Je me recouvre de voiles et je suis Zubayda, la favorite berbère du calife de Bagdad Haroun al Rachid, lui conseillant d’envoyer quelque ambassade à l’empereur des Roumis Charlemagne ; et je suis aussi Shéhérazade, par qui chez vous sera transmis le miracle de la fable romanesque. Verras-tu malice à ce que je sois en outre Mamiwata, la sirène de ton fleuve Congo ?
Permets donc d’emprunter mille âmes à cette fille du Maghreb, qui dans la vieille cité de Louvain fut autrefois ta seule amarre...

Abraham naît à Ur en Chaldée. Son geste sacrificiel y substitue au sang de l’homme celui de l’animal. Il a son écho symbolique dans celui de Dionysos, qui suspend lui aussi le meurtre humain rituel par la mise à mort d’un bouc dont le chant – tragwdos – invente le théâtre...
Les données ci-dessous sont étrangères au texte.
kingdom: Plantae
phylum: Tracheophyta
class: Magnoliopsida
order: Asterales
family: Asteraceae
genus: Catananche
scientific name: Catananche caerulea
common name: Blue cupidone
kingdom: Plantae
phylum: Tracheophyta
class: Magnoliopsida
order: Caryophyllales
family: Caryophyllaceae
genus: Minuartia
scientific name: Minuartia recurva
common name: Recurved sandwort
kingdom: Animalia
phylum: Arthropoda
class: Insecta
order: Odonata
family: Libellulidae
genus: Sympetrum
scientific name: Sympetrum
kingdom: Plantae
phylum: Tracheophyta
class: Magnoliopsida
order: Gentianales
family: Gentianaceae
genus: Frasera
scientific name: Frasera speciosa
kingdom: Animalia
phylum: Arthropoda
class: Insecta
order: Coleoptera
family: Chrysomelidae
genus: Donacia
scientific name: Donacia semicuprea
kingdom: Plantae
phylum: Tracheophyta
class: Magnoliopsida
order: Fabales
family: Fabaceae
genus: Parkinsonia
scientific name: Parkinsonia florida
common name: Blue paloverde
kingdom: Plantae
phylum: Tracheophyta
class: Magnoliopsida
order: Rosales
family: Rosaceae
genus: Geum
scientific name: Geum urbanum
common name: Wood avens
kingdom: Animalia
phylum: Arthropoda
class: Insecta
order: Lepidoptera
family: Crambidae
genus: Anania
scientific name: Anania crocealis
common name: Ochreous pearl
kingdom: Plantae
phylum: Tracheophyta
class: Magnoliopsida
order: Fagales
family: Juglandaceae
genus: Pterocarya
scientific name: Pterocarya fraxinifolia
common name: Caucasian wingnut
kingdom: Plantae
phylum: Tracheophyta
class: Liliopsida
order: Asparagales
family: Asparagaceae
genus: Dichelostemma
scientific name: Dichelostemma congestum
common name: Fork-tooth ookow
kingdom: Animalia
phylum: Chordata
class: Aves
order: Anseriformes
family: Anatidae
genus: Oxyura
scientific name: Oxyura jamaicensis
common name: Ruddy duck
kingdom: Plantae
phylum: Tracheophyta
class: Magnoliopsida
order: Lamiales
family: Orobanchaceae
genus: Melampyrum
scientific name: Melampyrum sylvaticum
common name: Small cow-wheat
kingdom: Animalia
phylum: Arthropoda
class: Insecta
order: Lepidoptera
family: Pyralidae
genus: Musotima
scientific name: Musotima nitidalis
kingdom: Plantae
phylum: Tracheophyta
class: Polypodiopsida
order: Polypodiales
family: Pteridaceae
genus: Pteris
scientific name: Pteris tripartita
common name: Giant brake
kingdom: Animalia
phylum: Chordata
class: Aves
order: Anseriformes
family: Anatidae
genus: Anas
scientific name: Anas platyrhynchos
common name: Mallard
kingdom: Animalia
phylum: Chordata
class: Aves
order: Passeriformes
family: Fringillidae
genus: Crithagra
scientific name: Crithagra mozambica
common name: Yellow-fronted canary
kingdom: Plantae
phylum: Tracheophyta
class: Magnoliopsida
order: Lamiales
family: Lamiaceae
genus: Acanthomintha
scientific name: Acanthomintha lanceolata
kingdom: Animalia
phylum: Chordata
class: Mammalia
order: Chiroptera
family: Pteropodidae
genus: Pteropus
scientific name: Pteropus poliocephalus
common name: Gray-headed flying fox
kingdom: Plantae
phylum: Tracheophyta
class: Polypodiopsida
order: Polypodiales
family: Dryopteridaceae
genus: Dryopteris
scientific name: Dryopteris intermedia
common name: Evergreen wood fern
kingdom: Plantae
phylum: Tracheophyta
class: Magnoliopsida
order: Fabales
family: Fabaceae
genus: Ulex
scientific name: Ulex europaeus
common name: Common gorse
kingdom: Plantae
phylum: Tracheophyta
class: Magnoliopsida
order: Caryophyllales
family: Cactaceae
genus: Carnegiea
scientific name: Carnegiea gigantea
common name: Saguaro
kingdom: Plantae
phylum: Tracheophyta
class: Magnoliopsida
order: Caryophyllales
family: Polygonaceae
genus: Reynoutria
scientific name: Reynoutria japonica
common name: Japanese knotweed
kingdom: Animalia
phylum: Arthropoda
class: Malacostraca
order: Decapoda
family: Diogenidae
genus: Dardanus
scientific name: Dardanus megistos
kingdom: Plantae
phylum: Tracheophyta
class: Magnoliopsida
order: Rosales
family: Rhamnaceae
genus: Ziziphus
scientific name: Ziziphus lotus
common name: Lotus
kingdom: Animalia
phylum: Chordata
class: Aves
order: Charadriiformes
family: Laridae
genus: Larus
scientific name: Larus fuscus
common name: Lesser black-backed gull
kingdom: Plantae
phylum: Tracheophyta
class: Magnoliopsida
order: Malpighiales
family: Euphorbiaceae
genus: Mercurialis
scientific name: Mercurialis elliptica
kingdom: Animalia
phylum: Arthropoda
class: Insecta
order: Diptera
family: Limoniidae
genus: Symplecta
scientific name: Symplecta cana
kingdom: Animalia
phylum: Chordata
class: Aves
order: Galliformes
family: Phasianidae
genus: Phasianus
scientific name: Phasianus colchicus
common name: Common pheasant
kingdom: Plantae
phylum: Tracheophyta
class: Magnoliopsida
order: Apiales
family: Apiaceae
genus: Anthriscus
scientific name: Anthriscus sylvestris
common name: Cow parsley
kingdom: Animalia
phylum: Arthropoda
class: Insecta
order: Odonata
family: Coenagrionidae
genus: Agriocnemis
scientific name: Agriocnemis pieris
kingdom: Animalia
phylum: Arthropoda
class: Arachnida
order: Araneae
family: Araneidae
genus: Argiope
Ta prophétesse en colère de naguère fend l’air comme une comète ou un oiseau, surprise de se sentir aussi légère, lévitant au-dessus de coupoles et de minarets, comme de sépultures ornées des versets du Coran. Je suis seule, personne d’autre que ton souvenir pour m’accompagner dans mon envol et franchir les étapes successives de la mort évoquées par les philosophes andalous. Je plane dans le ciel serein, bercée par un vent qui avive la braise des étoiles en ton crâne bouillant de colère face aux hécatombes guerrières, dans la platitude générale d’une époque aussi dépourvue de substance que remplie d’un vide bavard.

Les civilisations naquirent de la miséricorde, qui dans l’espace entre les fleuves continuent d’invoquer la divinité sous les noms d’El ou d’Allah. « Allohou » sera proféré sur la croix par le bouc émissaire d’un nouveau théâtre millénaire, tandis que la racine « allo » (celle qui, chez les peuples hellènes, désigne l’altérité) nourrira d’abondants fruits dont maintes réminiscences courent encore par les « hello », « allô » ou « hola » (voire « oh la la ») des idiomes universels. Sans oublier l’« alter » latin ni d’autres « alien ». Ce sur quoi sont tombés d’accord dans le Plérôme suprême, le fils de la Bible Gershom Scholem et l’héritier des Evangiles chrétiens Louis Aragon – guides inspirés de ton vieux père, Mohammed l’Immigri.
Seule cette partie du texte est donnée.